Roast paan are thin slices of leavened bread whose texture is similar to that of a sour-dough loaf. The porus slices of bread are perfect to prepare a sandwich with meat fillings and sambol, or make a toast with butter and jam topping, or simply used to mop up a curry and eat for a filling breakfast. Roast paan has coarse and crispy edges with soft bread at the centre, which makes it a perfect pair with tea as well. Dipping this slice of bread in sweet milk tea makes it an enjoyable and light breakfast.

Maalu Paan

Aloo bun might be a popular snack in India that is enjoyed with a cup of tea as a snack or a quick breakfast on-the-move.
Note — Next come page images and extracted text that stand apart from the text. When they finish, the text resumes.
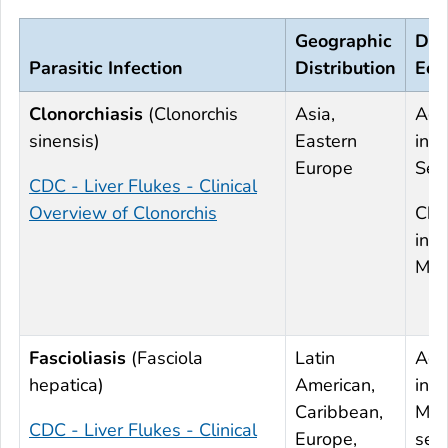
Geographic
Deg
Parasitic Infection
Distribution
Eos
Clonorchiasis
(
Clonorchis
Asia,
Acu
sinensis
)
Eastern
infe
Europe
Sev
CDC - Liver Flukes - Clinical
Overview of Clonorchis
Chr
infe
Mil
Fascioliasis
(
Fasciola
Latin
Acu
hepatica
)
American,
infe
Caribbean,
Mod
CDC - Liver Flukes - Clinical
Europe,
sev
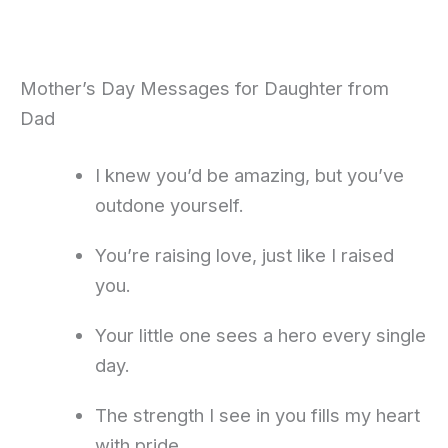
Mother’s Day Messages for Daughter from
Dad
I knew you’d be amazing, but you’ve
outdone yourself.
You’re raising love, just like I raised
you.
Your little one sees a hero every single
day.
The strength I see in you fills my heart
with pride.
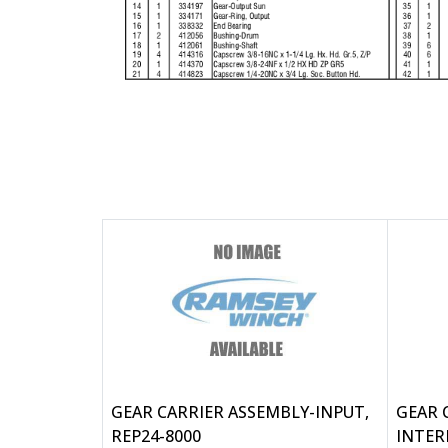
GEAR CARRIER ASSEMBLY-INPUT,
GEAR 
REP24-8000
INTER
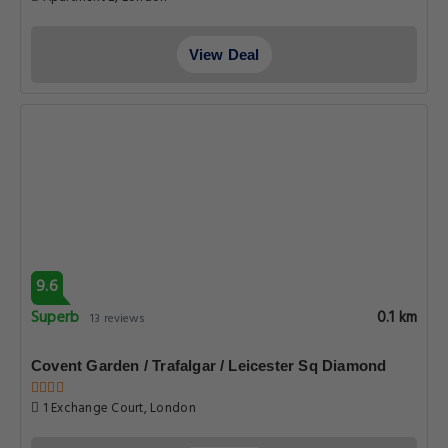
View Deal
9.6
Superb
0.1 km
13 reviews
Covent Garden / Trafalgar / Leicester Sq Diamond
1 Exchange Court, London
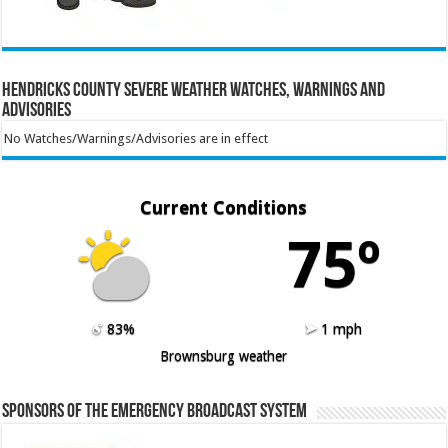
Hendricks County Severe Weather Watches, Warnings and
Advisories
No Watches/Warnings/Advisories are in effect
Current Conditions
75º
83%
1 mph
Brownsburg weather
Sponsors of the Emergency Broadcast System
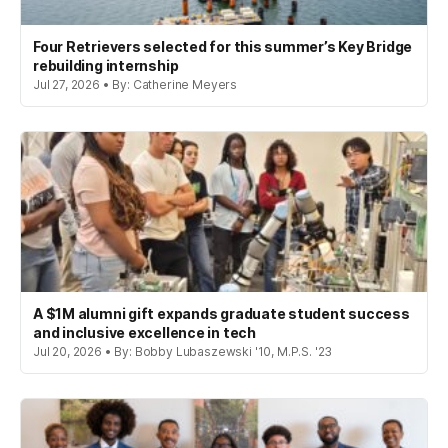
Four Retrievers selected for this summer’s Key Bridge
rebuilding internship
Jul 27, 2026 • By: Catherine Meyers
A $1M alumni gift expands graduate student success
and inclusive excellence in tech
Jul 20, 2026 • By: Bobby Lubaszewski '10, M.P.S. '23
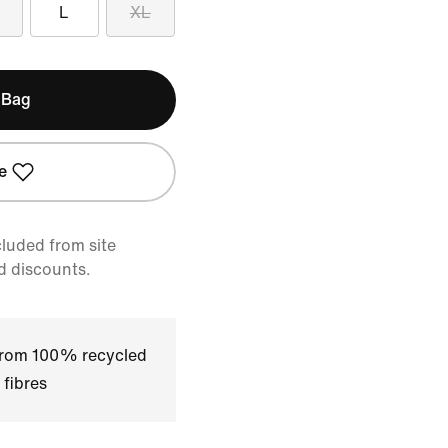
L
XL
 Bag
e
cluded from site
d discounts.
 from 100% recycled
 fibres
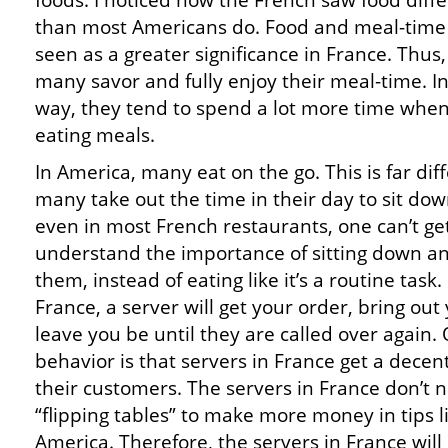
foods. I noticed how the French saw food diffe
than most Americans do. Food and meal-time
seen as a greater significance in France. Thus,
many savor and fully enjoy their meal-time. In
way, they tend to spend a lot more time whe
eating meals.
In America, many eat on the go. This is far dif
many take out the time in their day to sit dow
even in most French restaurants, one can’t get
understand the importance of sitting down and
them, instead of eating like it’s a routine task
France, a server will get your order, bring ou
leave you be until they are called over again.
behavior is that servers in France get a decen
their customers. The servers in France don’t 
“flipping tables” to make more money in tips 
America. Therefore, the servers in France will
Similarly, maalu paan is a fish bun that most people enjoy as a quick breakfast, especially when they are travelling by train from one place to another in this island nation.

If you are taking an early morning train from Colombo Fort Station towards Kandy or Ella, maalu paan or fish bun, is a popular snack that people pick up along with tapioca chips or jam bun at the railway canteen in the station before boarding the train for a light breakfast that is later paired with a cup of Ceylon tea that is sold on the train.


Pittu is nothing but our very own puttu from Kerala, except here the dish is made with the Sri Lankan heirloom rice called brown kakulu rice. Thus, this dish made from coconut and rice flour, called caleld pittu, comes to Sri Lanka from the Kerala part of India and is traditionally eaten for breakfast here in Lanka.

It is made from grated coconut mixed with rice flour, forming a crumbled texture. This mixture is put in a cylinder-tube steamer and steamed for about 5–6 minutes before being served. The local restaurants, small eateries, street vendors, and households prepare this dish and serve it warm with warmed coconut milk, lunu miris, fish, meat or vegetable curry.

Sri Lankan Coconut Pancake:

Pani Pol, or coconut pancakes, are a delightful Sri Lankan treat stuffed with sweet coconut. Made from a batter of wheat flour, coconut milk, egg, and turmeric, they're cooked on a hot pan and filled with fresh grated coconut, jaggery, and spices. Rolled into neat parcels, they're often enjoyed with a steaming cup of tea.

Known as 'wellawahum' by older Sri Lankans, these pancakes are known to be a popular snack sold by mobile bakery vans playing Mozart symphonies. At times, it is served with a topping of honey, which is equally tasty. Pani pol with popularly served fruit platters comprising ripe and sweet papaya, pineapples, passion fruit halves, bananas and watermelon at the hotels and stays make for a hearty breakfast on their own.

While these traditional dishes feature as breakfast staples across all the regions of Sri Lanka, other breakfast options are our very own South Indian breakfast staples like ulundhu vada, idli, dosai with sambhar and chutneys, and more that is largely prepared in the Tamil housholds of Sri Lanka. And they are available in small eateries, a few local restaurants in Colombo, and other cities of Sri Lanka.